Can you put every line of the records below into a Markdown table with the columns Row and Line, numbering each row and skipping blank lines? Leave the pictures out of the answer.
____
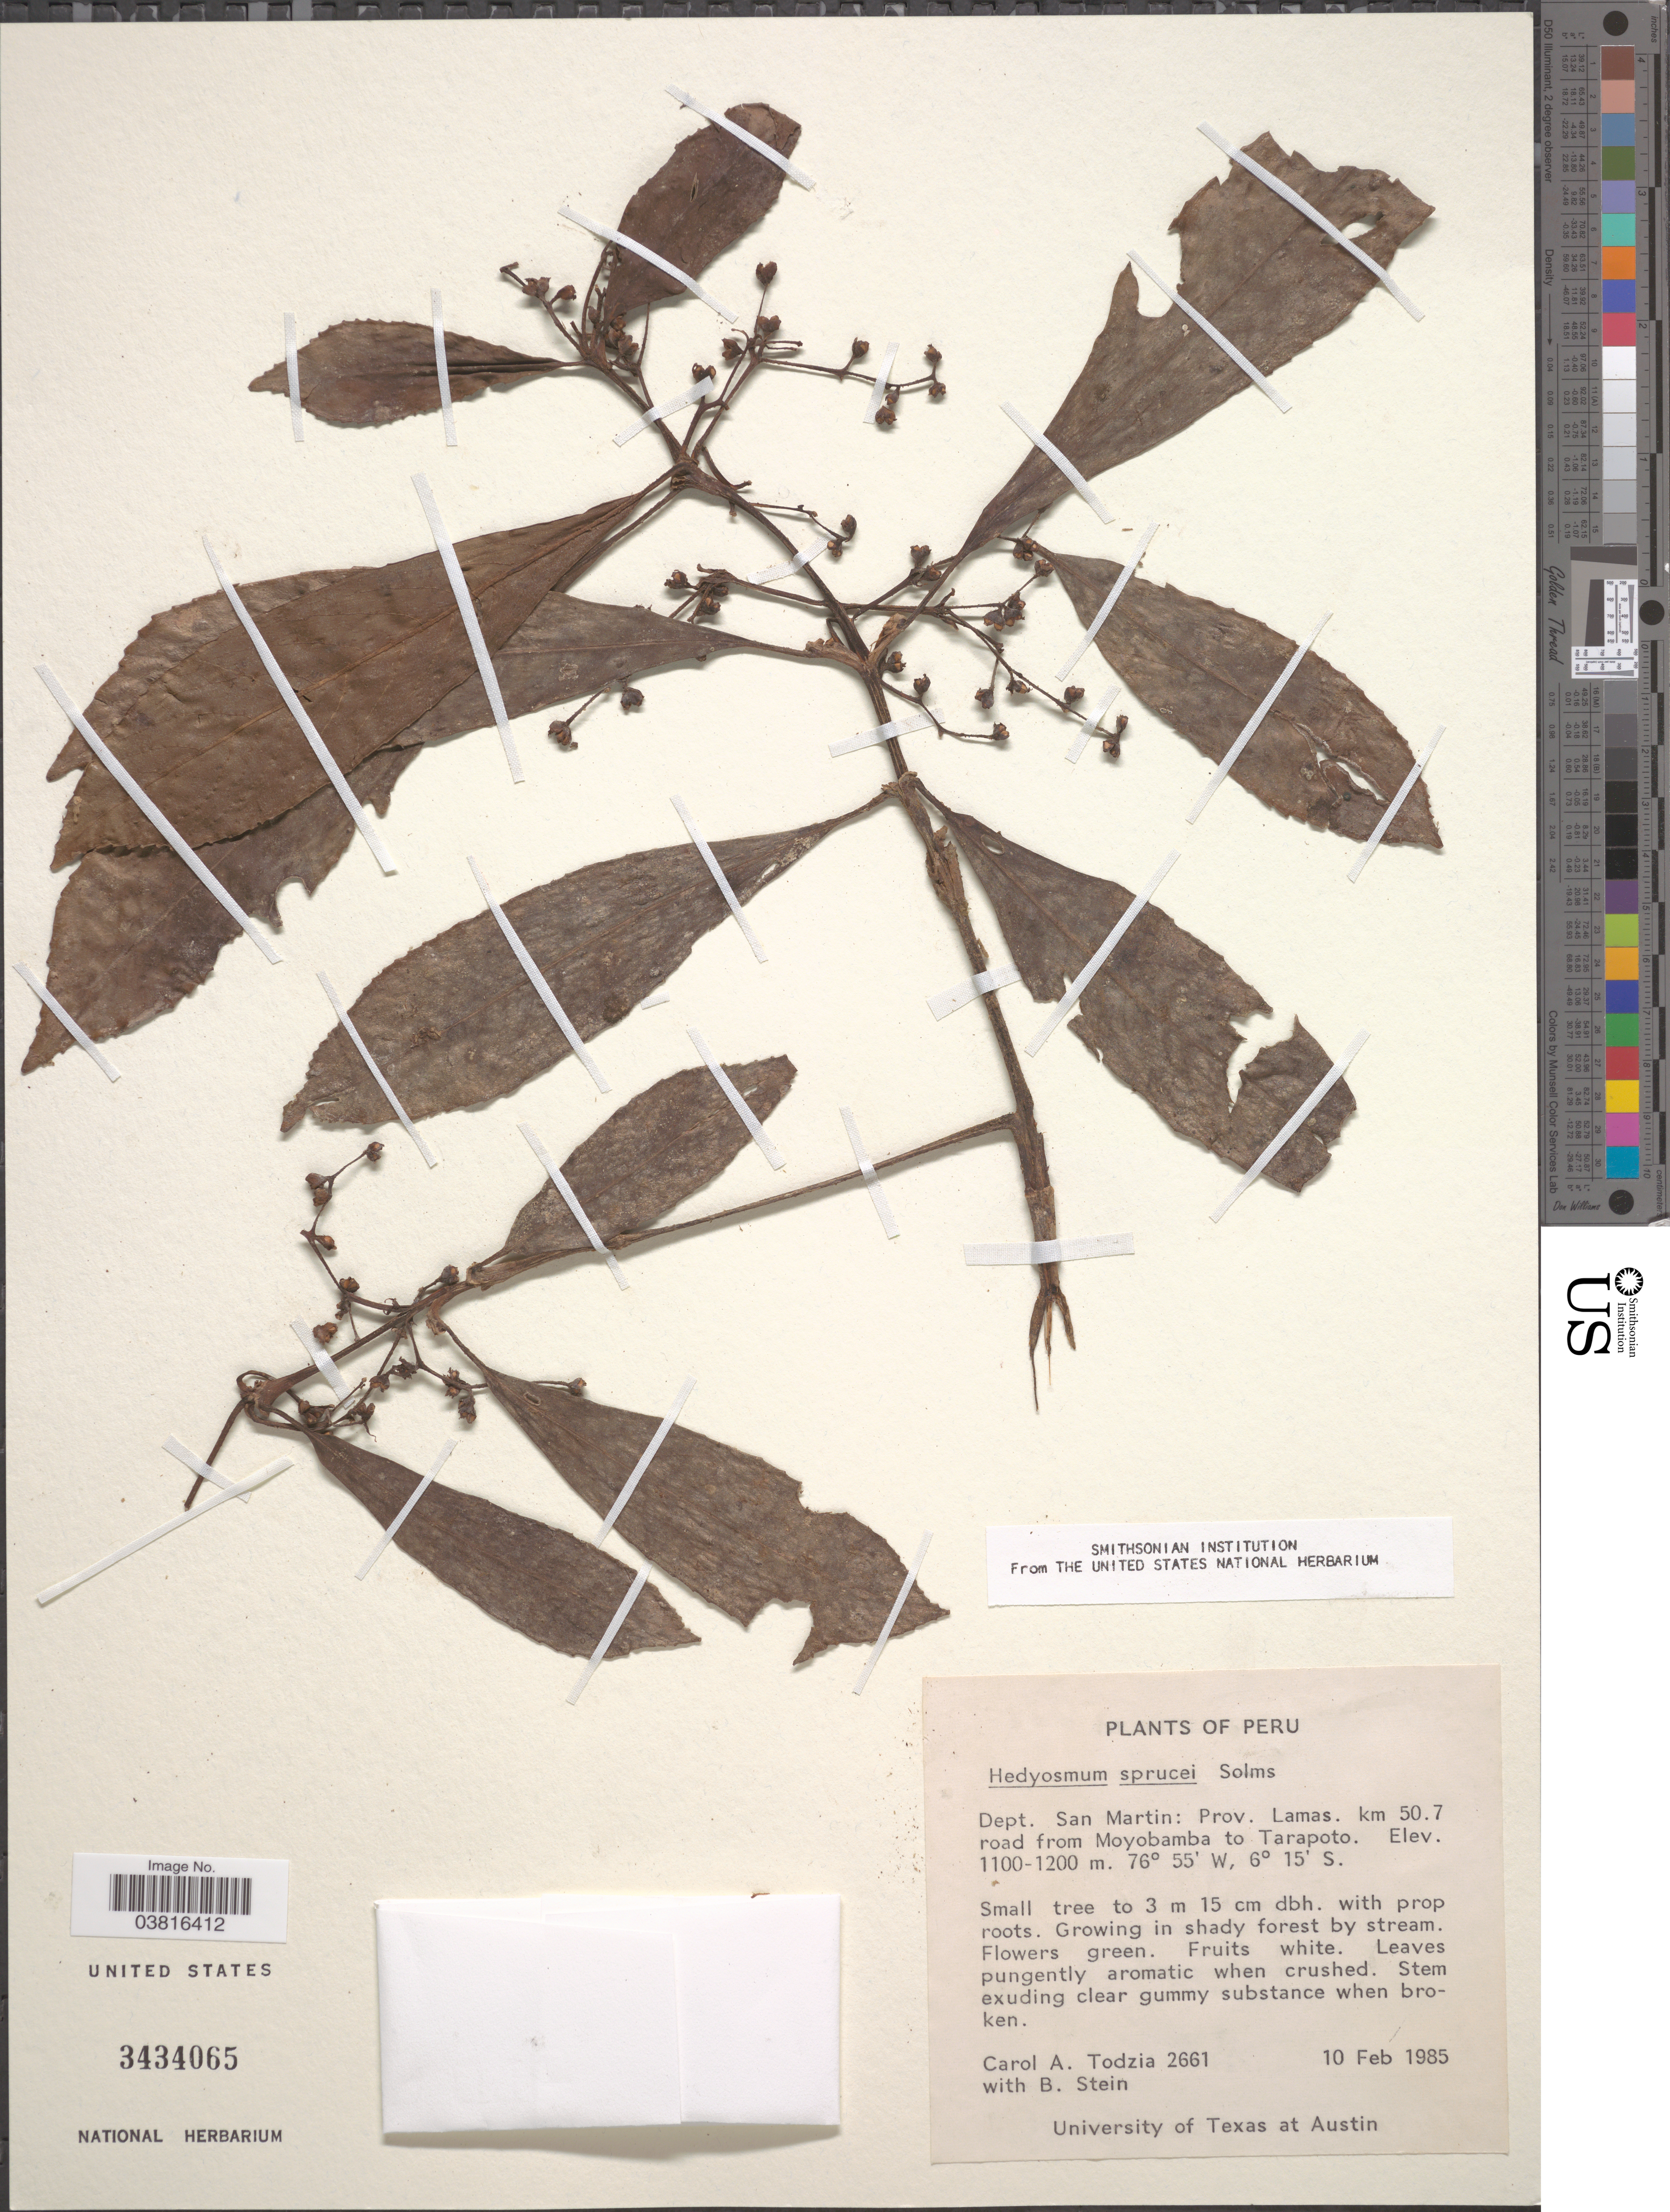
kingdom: Plantae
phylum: Tracheophyta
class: Magnoliopsida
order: Chloranthales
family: Chloranthaceae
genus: Hedyosmum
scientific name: Hedyosmum sprucei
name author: Solms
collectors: C. A. Todzia & B. Stein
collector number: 2661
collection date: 1985-02-10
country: Peru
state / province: San Martín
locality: Dept. San Martin: Prov. Lamas. km 50.7 road from Moyobamba to Tarapoto.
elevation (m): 1100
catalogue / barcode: US 3434065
____
» **Result of this task**:
| Row | Line |
|---|---|
| 1 | kingdom: Plantae |
| 2 | phylum: Tracheophyta |
| 3 | class: Magnoliopsida |
| 4 | order: Chloranthales |
| 5 | family: Chloranthaceae |
| 6 | genus: Hedyosmum |
| 7 | scientific name: Hedyosmum sprucei |
| 8 | name author: Solms |
| 9 | collectors: C. A. Todzia & B. Stein |
| 10 | collector number: 2661 |
| 11 | collection date: 1985-02-10 |
| 12 | country: Peru |
| 13 | state / province: San Martín |
| 14 | locality: Dept. San Martin: Prov. Lamas. km 50.7 road from Moyobamba to Tarapoto. |
| 15 | elevation (m): 1100 |
| 16 | catalogue / barcode: US 3434065 |